= EXERCISE INSTRUCTIONS =
Transcribe precisely those lines of the listing that fall between the line containing "WordPressとTwitterを連携させて記事の更新を自動" and the last line, inclusive of both.

= SUPPLIED RECORDS =
● ● ● ● ● ● ●

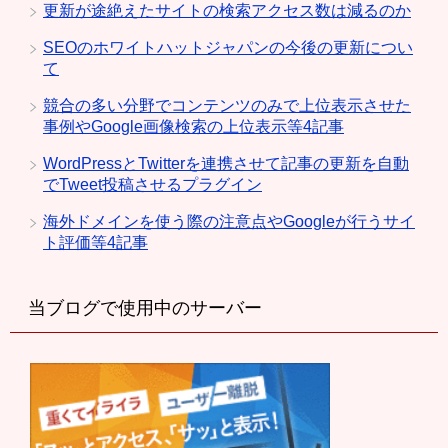
更新が途絶えたサイトの検索アクセス数は減るのか
SEOのホワイトハットジャパンの今後の更新につい
て
競合の多い分野でコンテンツのみで上位表示させた
事例やGoogle画像検索の上位表示等4記事
WordPressとTwitterを連携させて記事の更新を自動
でTweet投稿させるプラグイン
海外ドメインを使う際の注意点やGoogleが行うサイ
ト評価等4記事
当ブログで使用中のサーバー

● ● ● ● ● ● ●

= RESPONSE FOR THIS EXERCISE =
WordPressとTwitterを連携させて記事の更新を自動
でTweet投稿させるプラグイン
海外ドメインを使う際の注意点やGoogleが行うサイ
ト評価等4記事
当ブログで使用中のサーバー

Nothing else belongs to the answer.